WHAT YOU ARE ASKED TO DO
All lines from the one with "middle tip: (877, 853)" through the end of the records below are to be given again exactly, and nothing else.

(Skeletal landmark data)
※ ※ ※
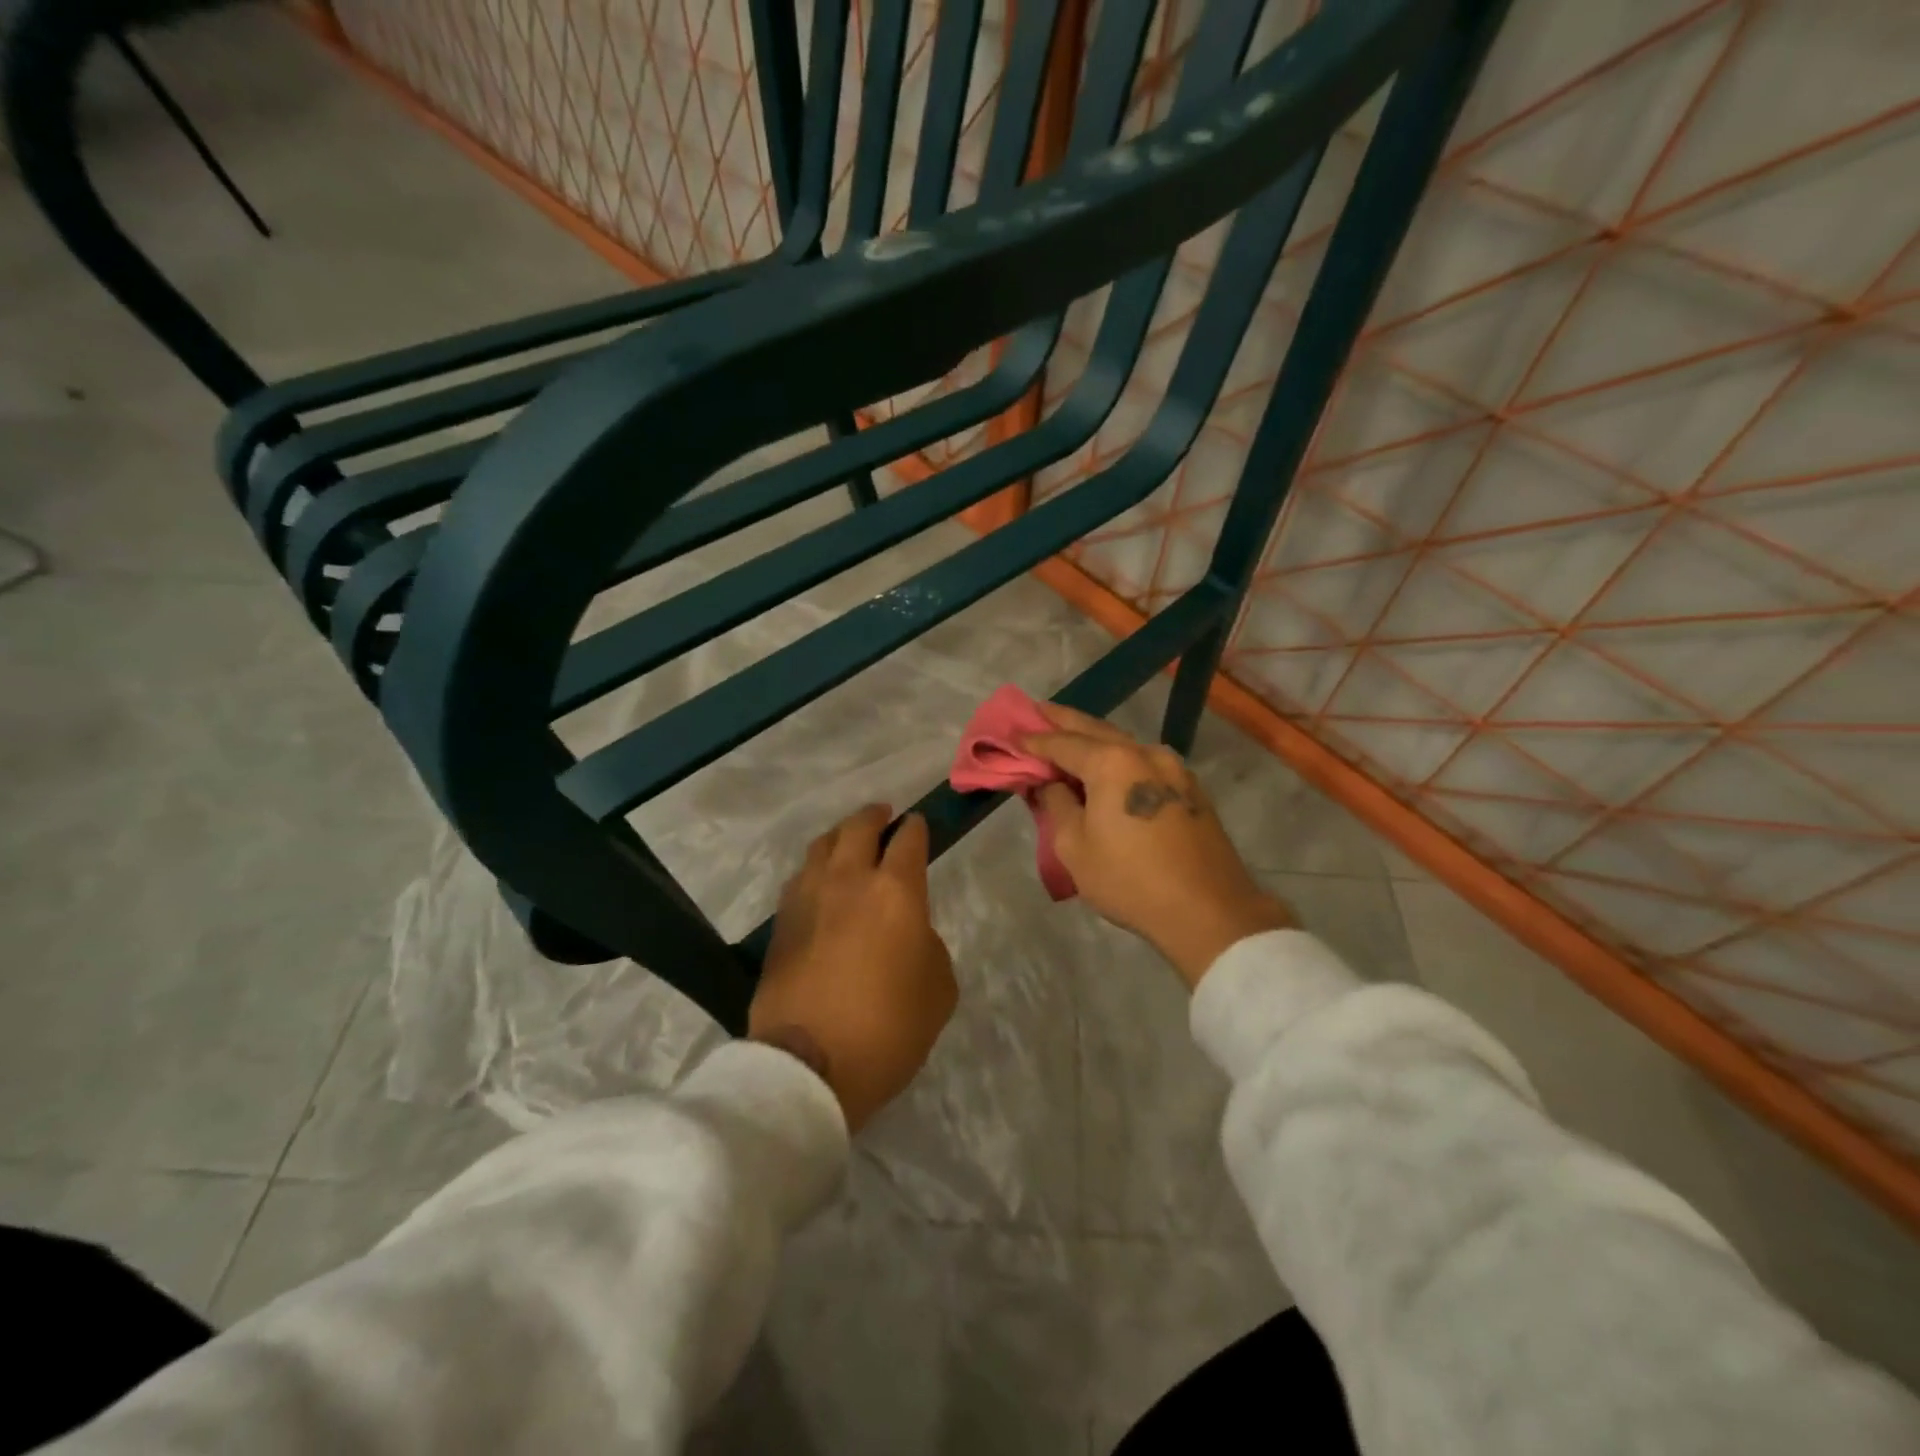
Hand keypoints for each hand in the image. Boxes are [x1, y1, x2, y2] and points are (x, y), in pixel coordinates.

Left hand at [750, 805, 956, 1132]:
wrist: (808, 1064)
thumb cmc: (888, 1029)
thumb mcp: (939, 989)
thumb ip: (928, 945)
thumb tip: (909, 931)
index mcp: (895, 891)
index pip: (908, 840)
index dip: (915, 828)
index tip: (918, 825)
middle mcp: (849, 880)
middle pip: (858, 827)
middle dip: (874, 816)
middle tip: (884, 815)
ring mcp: (808, 898)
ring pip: (822, 846)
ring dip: (840, 836)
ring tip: (849, 841)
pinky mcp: (780, 922)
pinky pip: (800, 877)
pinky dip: (816, 868)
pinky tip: (821, 881)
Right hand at [1022, 703, 1295, 989]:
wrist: (1209, 912)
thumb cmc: (1130, 880)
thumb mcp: (1075, 847)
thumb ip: (1057, 804)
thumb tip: (1050, 784)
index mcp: (1113, 762)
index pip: (1062, 743)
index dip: (1034, 741)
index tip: (1012, 736)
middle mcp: (1145, 753)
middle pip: (1095, 730)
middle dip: (1064, 722)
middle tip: (1037, 711)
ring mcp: (1174, 769)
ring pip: (1123, 745)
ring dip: (1093, 740)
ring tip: (1068, 738)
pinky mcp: (1189, 789)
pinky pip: (1143, 764)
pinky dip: (1117, 760)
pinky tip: (1105, 767)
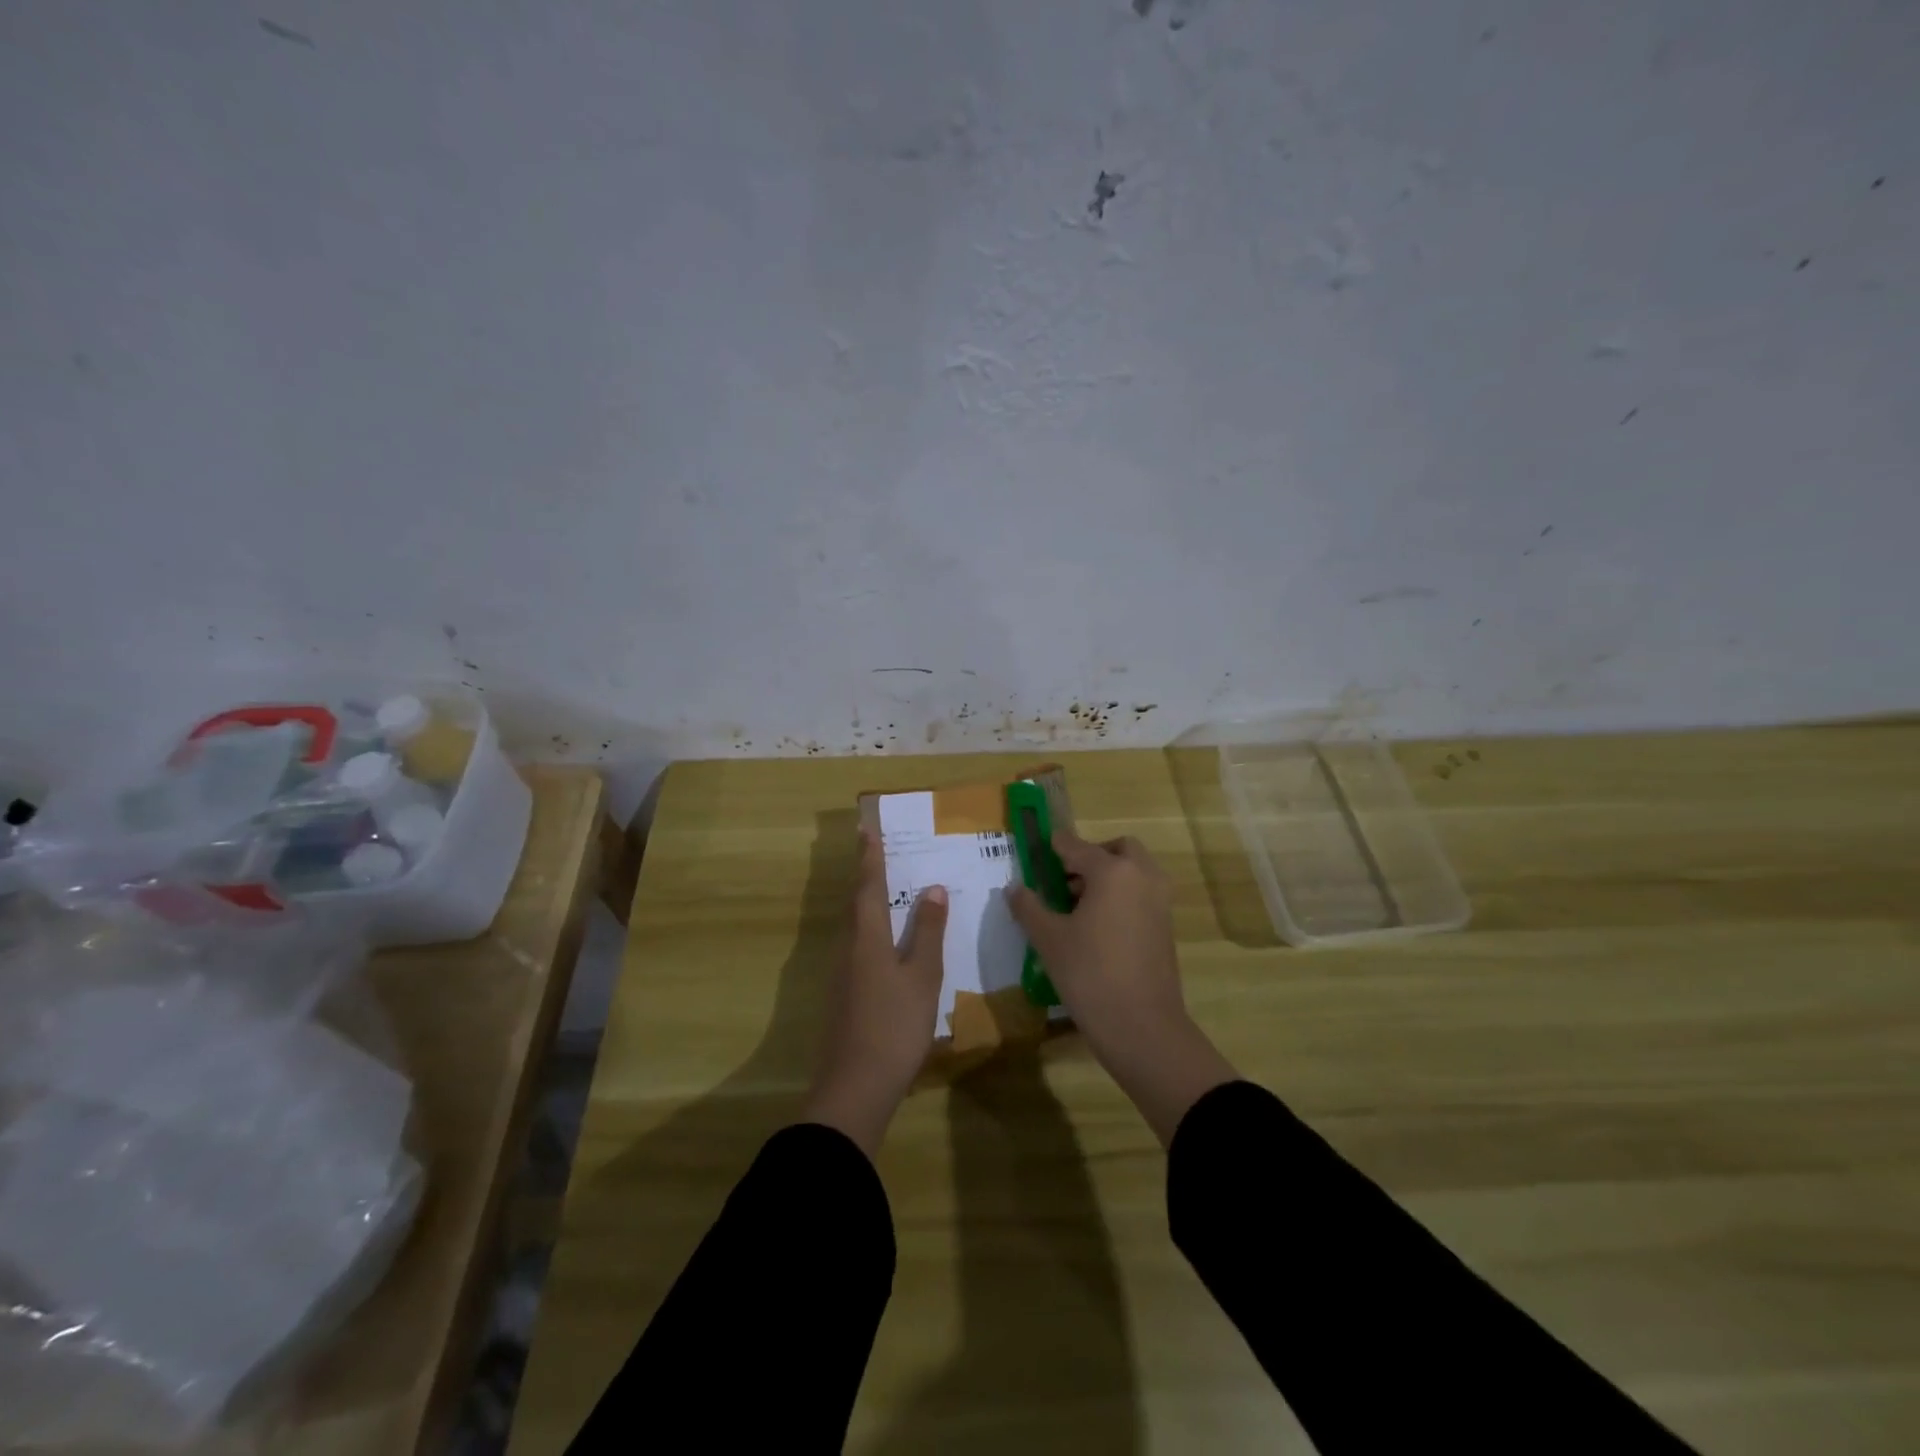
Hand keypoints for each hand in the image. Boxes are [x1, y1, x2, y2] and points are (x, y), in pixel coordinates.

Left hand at [803, 828, 947, 1157]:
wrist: (855, 1086)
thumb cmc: (894, 1025)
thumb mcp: (922, 976)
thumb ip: (927, 932)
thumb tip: (933, 889)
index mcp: (867, 937)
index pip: (868, 886)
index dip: (869, 858)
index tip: (866, 830)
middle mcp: (848, 948)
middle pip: (855, 904)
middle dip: (865, 876)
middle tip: (877, 853)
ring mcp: (841, 974)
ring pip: (855, 927)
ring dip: (868, 904)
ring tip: (887, 891)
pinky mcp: (843, 996)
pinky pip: (857, 948)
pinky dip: (871, 932)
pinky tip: (887, 944)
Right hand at [1007, 829, 1235, 1144]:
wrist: (1142, 1027)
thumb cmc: (1089, 974)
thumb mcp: (1049, 939)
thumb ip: (1028, 906)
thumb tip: (1014, 887)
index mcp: (1112, 871)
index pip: (1075, 846)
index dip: (1052, 847)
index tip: (1035, 851)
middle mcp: (1141, 876)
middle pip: (1116, 849)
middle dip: (1090, 857)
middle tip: (1064, 880)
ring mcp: (1159, 901)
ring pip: (1134, 871)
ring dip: (1109, 876)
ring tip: (1077, 907)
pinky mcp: (1166, 925)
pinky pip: (1142, 894)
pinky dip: (1122, 896)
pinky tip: (1097, 927)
※ ※ ※
SOLUTION FOR THIS TASK
middle tip: (877, 853)
ring mcp: (841, 974)
ring pip: (855, 927)
ring dip: (868, 904)
ring tip: (887, 891)
pinky mcp: (843, 996)
pinky pip: (857, 948)
pinky dip: (871, 932)
pinky tip: (887, 944)
Right hand at [1007, 829, 1235, 1144]:
wrist: (1142, 1027)
thumb cmc: (1089, 974)
thumb mcp: (1049, 939)
thumb ip: (1028, 906)
thumb tip: (1014, 887)
index mcp: (1112, 871)
index pip: (1075, 846)
index dip: (1052, 847)
index tip: (1035, 851)
middle mcp: (1141, 876)
middle pip: (1116, 849)
middle dip: (1090, 857)
middle tip: (1064, 880)
ring mcp: (1159, 901)
ring pip: (1134, 871)
ring dip: (1109, 876)
ring tip: (1077, 907)
pinky mcp: (1166, 925)
pinky pip: (1142, 894)
pinky dip: (1122, 896)
pinky tip: (1097, 927)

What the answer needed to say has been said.